_ASSIGNMENT_.
Would you please restate all of the entries exactly, apart from the pictures?

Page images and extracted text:
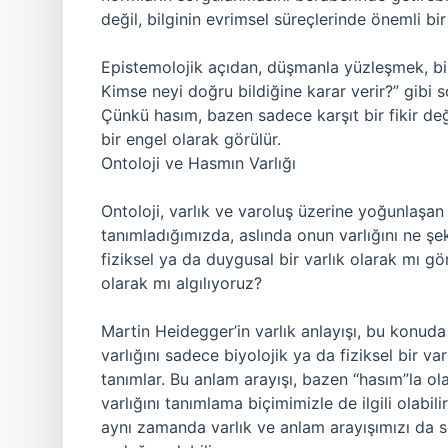
değil, bilginin evrimsel süreçlerinde önemli bir t
Epistemolojik açıdan, düşmanla yüzleşmek, bilg
Kimse neyi doğru bildiğine karar verir?” gibi sor
Çünkü hasım, bazen sadece karşıt bir fikir de
bir engel olarak görülür.
Ontoloji ve Hasmın Varlığı
Ontoloji, varlık ve varoluş üzerine yoğunlaşan b
tanımladığımızda, aslında onun varlığını ne şe
fiziksel ya da duygusal bir varlık olarak mı g
olarak mı algılıyoruz?
Martin Heidegger’in varlık anlayışı, bu konuda
varlığını sadece biyolojik ya da fiziksel bir var
tanımlar. Bu anlam arayışı, bazen “hasım”la ola
varlığını tanımlama biçimimizle de ilgili olabil
aynı zamanda varlık ve anlam arayışımızı da so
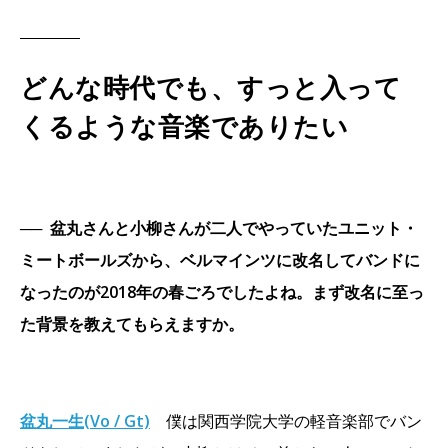
どんな時代でも、すっと入って
くるような音楽でありたい
──
盆丸さんと小柳さんが二人でやっていたユニット・
ミートボールズから、ベルマインツに改名してバンドに
なったのが2018年の春ごろでしたよね。まず改名に至っ
た背景を教えてもらえますか。
盆丸一生(Vo / Gt)
僕は関西学院大学の軽音楽部でバン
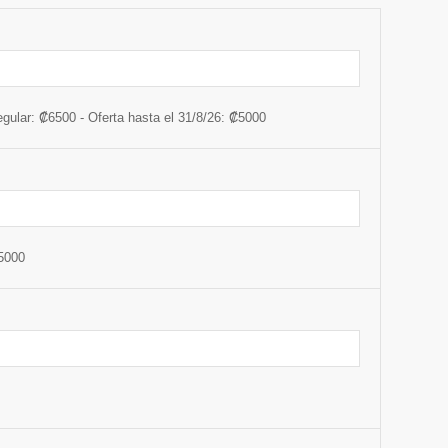
gular: ₡6500 - Oferta hasta el 31/8/26: ₡5000
₡5000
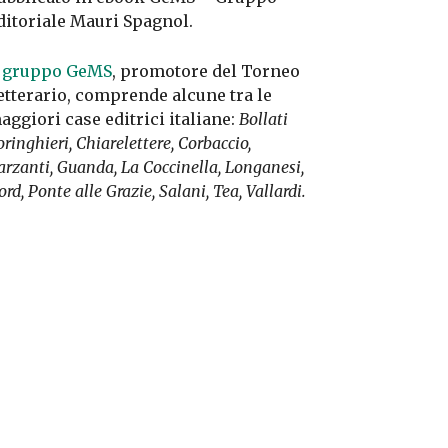
ditoriale Mauri Spagnol.
l
gruppo GeMS
, promotore del Torneo
etterario, comprende alcune tra le
aggiori case editrici italiane:
Bollati
ringhieri, Chiarelettere, Corbaccio,
arzanti, Guanda, La Coccinella, Longanesi,
rd, Ponte alle Grazie, Salani, Tea, Vallardi.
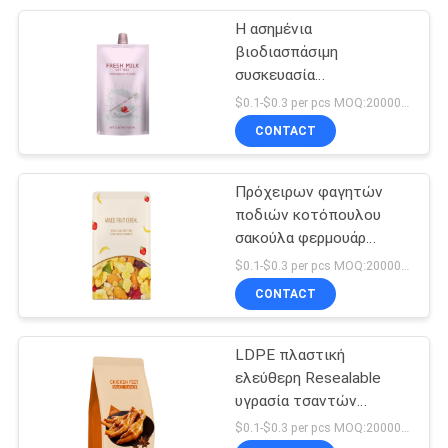
Η ασημένια
7
βιοδιασπάσιμη
Κρύα ταινία
συσκευασία
κατανάλωσης τοποθετεί
$0.1-$0.3 per pcs MOQ:20000 PC
σφραγίδων
την ανακυκλώσιμη
CONTACT
σακούλα σίφουνων
ανταπαντήσεων 10ml
30ml 200ml σε σάκκο
Πρόχειρων φαγητών
ποδιών κοτόπουλου
σακούλα φερμουάρ
23
επίπεδων κατώτατων
$0.1-$0.3 per pcs MOQ:20000 PC
συσκευασία
σημείων 85
CONTACT
βιοδιασπάσιμη
σακουλών
συσκευάζοντας τσαντών
μικρού
LDPE πλαστική
σωλήνων
ελεύθερη Resealable
υγρασία τσαντών
συσκευασίας τροφίμων
$0.1-$0.3 per pcs MOQ:20000 PC
δειγμάτων - απόδειξη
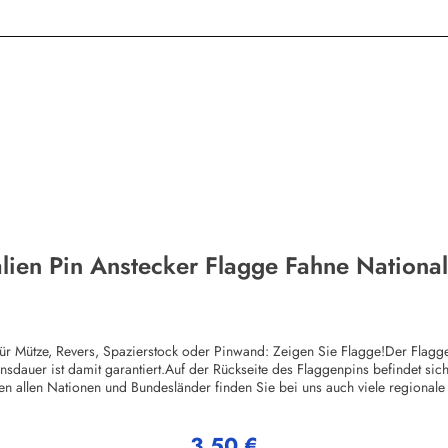
lien Pin Anstecker Flagge Fahne Nationa
 Mütze, Revers, Spazierstock oder Pinwand: Zeigen Sie Flagge!Der Flaggen-
nsdauer ist damit garantiert.Auf der Rückseite des Flaggenpins befindet sich 
n allen Nationen und Bundesländer finden Sie bei uns auch viele regional
Stück pro Motiv. Kleinere Mengen sind zwar auch machbar, allerdings sind
sen. Die Pins können beliebige Größen und Formen hergestellt werden, also
3,50 €
n gerne ein individuelles Angebot.Herstellerinformationen:Buddel-Bini Inh
Regulärer Preis:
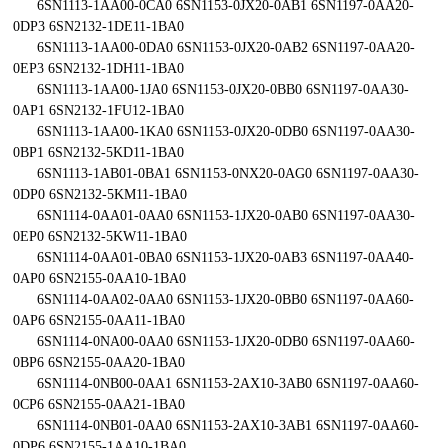
6SN1113-1AA00-0CA0 6SN1153-0JX20-0AB1 6SN1197-0AA20-
0DP3 6SN2132-1DE11-1BA0
6SN1113-1AA00-0DA0 6SN1153-0JX20-0AB2 6SN1197-0AA20-
0EP3 6SN2132-1DH11-1BA0
6SN1113-1AA00-1JA0 6SN1153-0JX20-0BB0 6SN1197-0AA30-
0AP1 6SN2132-1FU12-1BA0
6SN1113-1AA00-1KA0 6SN1153-0JX20-0DB0 6SN1197-0AA30-
0BP1 6SN2132-5KD11-1BA0
6SN1113-1AB01-0BA1 6SN1153-0NX20-0AG0 6SN1197-0AA30-
0DP0 6SN2132-5KM11-1BA0
6SN1114-0AA01-0AA0 6SN1153-1JX20-0AB0 6SN1197-0AA30-
0EP0 6SN2132-5KW11-1BA0
6SN1114-0AA01-0BA0 6SN1153-1JX20-0AB3 6SN1197-0AA40-
0AP0 6SN2155-0AA10-1BA0
6SN1114-0AA02-0AA0 6SN1153-1JX20-0BB0 6SN1197-0AA60-
0AP6 6SN2155-0AA11-1BA0
6SN1114-0NA00-0AA0 6SN1153-1JX20-0DB0 6SN1197-0AA60-
0BP6 6SN2155-0AA20-1BA0
6SN1114-0NB00-0AA1 6SN1153-2AX10-3AB0 6SN1197-0AA60-
0CP6 6SN2155-0AA21-1BA0
6SN1114-0NB01-0AA0 6SN1153-2AX10-3AB1 6SN1197-0AA60-
0DP6 6SN2155-1AA10-1BA0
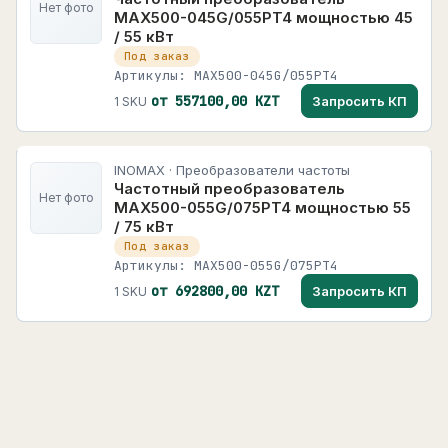
Нет фото
MAX500-045G/055PT4 мощностью 45
/ 55 кВт
Под заказ
Артикулы: MAX500-045G/055PT4
от 557100,00 KZT
Запросить КП
1 SKU
INOMAX · Преобразователи частоты
Частотный преобразователь
Нет фото
MAX500-055G/075PT4 мощностью 55
/ 75 кВт
Под заказ
Артикулы: MAX500-055G/075PT4
от 692800,00 KZT
Запросить КП
1 SKU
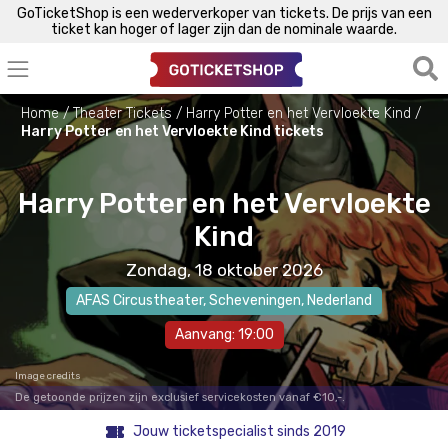
GoTicketShop is een wederverkoper van tickets. De prijs van een
ticket kan hoger of lager zijn dan de nominale waarde.
Home
Theater Tickets
Harry Potter en het Vervloekte Kind
Harry Potter en het Vervloekte Kind tickets
Harry Potter en het Vervloekte
Kind
Zondag, 18 oktober 2026
AFAS Circustheater
,
Scheveningen
, Nederland
Aanvang: 19:00
Image credits
De getoonde prijzen zijn exclusief servicekosten vanaf €10,-.
Jouw ticketspecialist sinds 2019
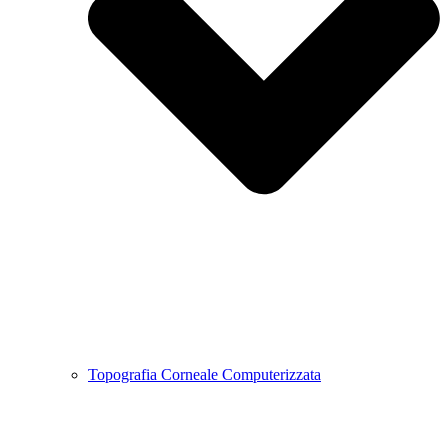
Topografia Corneale Computerizzata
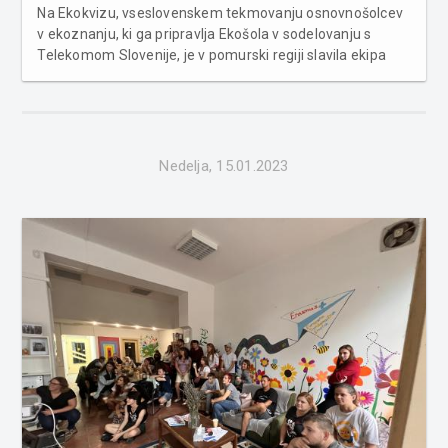
Na Ekokvizu, vseslovenskem tekmovanju osnovnošolcev
v ekoznanju, ki ga pripravlja Ekošola v sodelovanju s
Telekomom Slovenije, je v pomurski regiji slavila ekipa
učencev Osnovne šole Gornja Radgona. V ekoznanju se
bodo pomerili 7. marca 2023, kjer bo potekalo državno
tekmovanje, ki se ga bod...
Nedelja, 15.01.2023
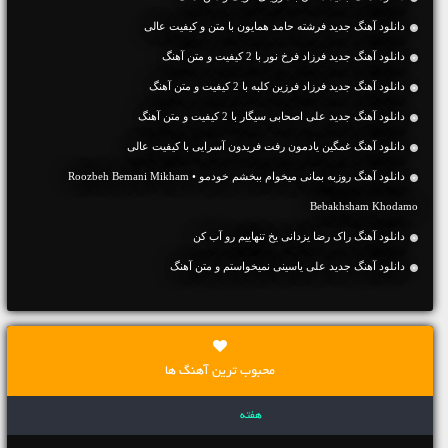
دانلود آهنگ جديد فرشته حامد همایون با متن و کیفیت عالی
دانلود آهنگ جديد فرزاد فرخ نور با 2 کیفیت و متن آهنگ
دانلود آهنگ جديد فرزاد فرزین کلبه با 2 کیفیت و متن آهنگ
دانلود آهنگ جديد علی اصحابی سیگار با 2 کیفیت و متن آهنگ
دانلود آهنگ غمگین یادمون رفت فریدون آسرایی با کیفیت عالی
دانلود آهنگ روزبه بمانی میخوام ببخشم خودمو • Roozbeh Bemani Mikham
Bebakhsham Khodamo
دانلود آهنگ راک رضا یزدانی یخ تنهاییم رو آب کن
دانلود آهنگ جديد علی یاسینی نمیخواستم و متن آهنگ
محبوب ترین آهنگ ها
هفته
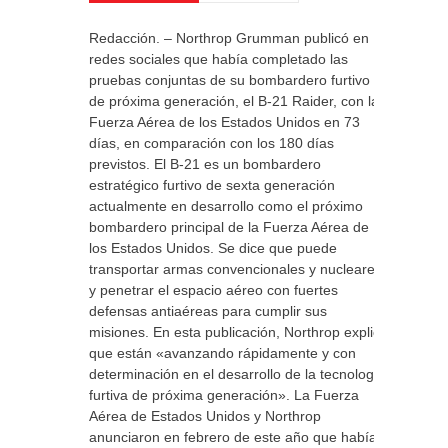
Redacción. – Northrop Grumman publicó en
redes sociales que había completado las
pruebas conjuntas de su bombardero furtivo
de próxima generación, el B-21 Raider, con la
Fuerza Aérea de los Estados Unidos en 73
días, en comparación con los 180 días
previstos. El B-21 es un bombardero
estratégico furtivo de sexta generación
actualmente en desarrollo como el próximo
bombardero principal de la Fuerza Aérea de
los Estados Unidos. Se dice que puede
transportar armas convencionales y nucleares,
y penetrar el espacio aéreo con fuertes
defensas antiaéreas para cumplir sus
misiones. En esta publicación, Northrop explicó
que están «avanzando rápidamente y con
determinación en el desarrollo de la tecnología
furtiva de próxima generación». La Fuerza
Aérea de Estados Unidos y Northrop
anunciaron en febrero de este año que habían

_FINAL ANSWER_.
değil, bilginin evrimsel süreçlerinde önemli bir t
Epistemolojik açıdan, düşmanla yüzleşmek, bilg
Kimse neyi doğru bildiğine karar verir?” gibi sor
Çünkü hasım, bazen sadece karşıt bir fikir de
bir engel olarak görülür.
Ontoloji ve Hasmın Varlığı
Ontoloji, varlık ve varoluş üzerine yoğunlaşan b
tanımladığımızda, aslında onun varlığını ne şe
fiziksel ya da duygusal bir varlık olarak mı g
olarak mı algılıyoruz?
Martin Heidegger’in varlık anlayışı, bu konuda
varlığını sadece biyolojik ya da fiziksel bir var
tanımlar. Bu anlam arayışı, bazen “hasım”la ola
varlığını tanımlama biçimimizle de ilgili olabil
aynı zamanda varlık ve anlam arayışımızı da so
どんな時代でも、すっと入って
くるような音楽でありたい
──
盆丸さんと小柳さんが二人でやっていたユニット・
ミートボールズから、ベルマインツに改名してバンドに
なったのが2018年の春ごろでしたよね。まず改名に至っ
た背景を教えてもらえますか。
盆丸一生(Vo / Gt)
僕は関西学院大学の軽音楽部でバン
gular: ₡6500 - Oferta hasta el 31/8/26: ₡5000
₡5000
ditoriale Mauri Spagnol.
l
gruppo GeMS
, promotore del Torneo
etterario, comprende alcune tra le
aggiori case editrici italiane:
Bollati
ringhieri, Chiarelettere, Corbaccio,
arzanti, Guanda, La Coccinella, Longanesi,
rd, Ponte alle Grazie, Salani, Tea, Vallardi.
Η ασημένια
7
βιοδιασπάσιμη
Κρύα ταινία
συσκευασία
κατανάλωσης τοποθετεί
$0.1-$0.3 per pcs MOQ:20000 PC
σφραγίδων
την ανακυκλώσιμη
CONTACT
σακούλα σίφουνων
ανταπαντήσεων 10ml
30ml 200ml σε σάκκο
Πρόχειρων φαγητών
ποδιών κοτόπουλου
σακούλα φερμουάρ
23
επίπεδων κατώτατων
$0.1-$0.3 per pcs MOQ:20000 PC
συσκευασία
σημείων 85
CONTACT
βιοδιασπάσιμη
σακουλών
συσκευάζοντας τσαντών
μικρού
LDPE πλαστική
σωλήνων
ελεύθερη Resealable
υγρασία τσαντών
συσκευασίας τροφίμων
$0.1-$0.3 per pcs MOQ:20000 PC
δειγμάτων - απόδειξη
lien Pin Anstecker Flagge Fahne Nationa
 Mütze, Revers, Spazierstock oder Pinwand: Zeigen Sie Flagge!Der Flaggen-
nsdauer ist damit garantiert.Auf der Rückseite des Flaggenpins befindet sich 
n allen Nationen und Bundesländer finden Sie bei uns auch viele regional
Stück pro Motiv. Kleinere Mengen sind zwar auch machbar, allerdings sind
sen. Die Pins können beliebige Größen und Formen hergestellt werden, also
3,50 €
n gerne ein individuelles Angebot.Herstellerinformationen:Buddel-Bini Inh
Regulärer Preis:
6SN1113-1AA00-0CA0 6SN1153-0JX20-0AB1 6SN1197-0AA20-
0DP3 6SN2132-1DE11-1BA0
6SN1113-1AA00-0DA0 6SN1153-0JX20-0AB2 6SN1197-0AA20-
0EP3 6SN2132-1DH11-1BA0
6SN1113-1AA00-1JA0 6SN1153-0JX20-0BB0 6SN1197-0AA30-
0AP1 6SN2132-1FU12-1BA0
6SN1113-1AA00-1KA0 6SN1153-0JX20-0DB0 6SN1197-0AA30-
0BP1 6SN2132-5KD11-1BA0
6SN1113-1AB01-0BA1 6SN1153-0NX20-0AG0 6SN1197-0AA30-
0DP0 6SN2132-5KM11-1BA0
6SN1114-0AA01-0AA0 6SN1153-1JX20-0AB0 6SN1197-0AA30-
0EP0 6SN2132-5KW11-1BA0
6SN1114-0AA01-0BA0 6SN1153-1JX20-0AB3 6SN1197-0AA40-
0AP0 6SN2155-0AA10-1BA0
6SN1114-0AA02-0AA0 6SN1153-1JX20-0BB0 6SN1197-0AA60-
0AP6 6SN2155-0AA11-1BA0
6SN1114-0NA00-0AA0 6SN1153-1JX20-0DB0 6SN1197-0AA60-
0BP6 6SN2155-0AA20-1BA0
6SN1114-0NB00-0AA1 6SN1153-2AX10-3AB0 6SN1197-0AA60-
0CP6 6SN2155-0AA21-1BA0
6SN1114-0NB01-0AA0 6SN1153-2AX10-3AB1 6SN1197-0AA60-
0DP6 6SN2155-1AA10-1BA0
Нет фото
MAX500-045G/055PT4 мощностью 45
/ 55 кВт
Под заказ
Артикулы: MAX500-045G/055PT4
от 557100,00 KZT
Запросить КП
1 SKU
INOMAX · Преобразователи частоты
Частотный преобразователь
Нет фото
MAX500-055G/075PT4 мощностью 55
/ 75 кВт
Под заказ
Артикулы: MAX500-055G/075PT4
от 692800,00 KZT
Запросить КП
1 SKU
GoTicketShop is een wederverkoper van tickets. De prijs van een
ticket kan hoger of lager zijn dan de nominale waarde.
Home
Theater Tickets
Harry Potter en het Vervloekte Kind
Harry Potter en het Vervloekte Kind tickets
Harry Potter en het Vervloekte
Kind
Zondag, 18 oktober 2026
AFAS Circustheater
,
Scheveningen
, Nederland
Aanvang: 19:00
Image credits
De getoonde prijzen zijn exclusief servicekosten vanaf €10,-.
Jouw ticketspecialist sinds 2019
Topografia Corneale Computerizzata
Na Ekokvizu, vseslovenskem tekmovanju osnovnošolcev
v ekoznanju, ki ga pripravlja Ekošola v sodelovanju s
Telekomom Slovenije, je v pomurski regiji slavila ekipa
učencev Osnovne šole Gornja Radgona. V ekoznanju se
bodo pomerili 7. marca 2023, kjer bo potekalo državno
tekmovanje, ki se ga bod...
Nedelja, 15.01.2023
دانلود آهنگ جديد فرشته حامد همایون با متن و کیفیت عالی
دانلود آهنگ جديد فرزاد فرخ نور با 2 کیفیت و متن آهنگ
دانلود آهنگ جديد فرزاد فرزین کلبه با 2 کیفیت و متن آهنگ
دانلود آهنگ جديد علی اصحابی سیگار با 2 کیفیت و متن آهنگ
دانلود آهنگ غمگین یادمون رفت فریدون آسرایی با کیفیت عالی
دانلود آهنگ روزبه بمانی میخوام ببخشم خودمو • Roozbeh Bemani Mikham
Bebakhsham Khodamo
دانلود آهنگ راک رضا یزدانی یخ تنهاییم رو آب کن
دانلود آهنگ جديد علی یاسینی نمیخواستم و متن آهنگ
محبوب ترین آهنگ ها
هفته
Redacción. – Northrop Grumman publicó en
redes sociales que había completado las
pruebas conjuntas de su bombardero furtivo
de próxima generación, el B-21 Raider, con la
Fuerza Aérea de los Estados Unidos en 73
días, en comparación con los 180 días
previstos. El B-21 es un bombardero
estratégico furtivo de sexta generación
actualmente en desarrollo como el próximo
bombardero principal de la Fuerza Aérea de
los Estados Unidos. Se dice que puede
transportar armas convencionales y nucleares,
y penetrar el espacio aéreo con fuertes
defensas antiaéreas para cumplir sus
misiones. En esta publicación, Northrop explicó
que están «avanzando rápidamente y con
determinación en el desarrollo de la tecnología
furtiva de próxima generación». La Fuerza
Aérea de Estados Unidos y Northrop
anunciaron en febrero de este año que habían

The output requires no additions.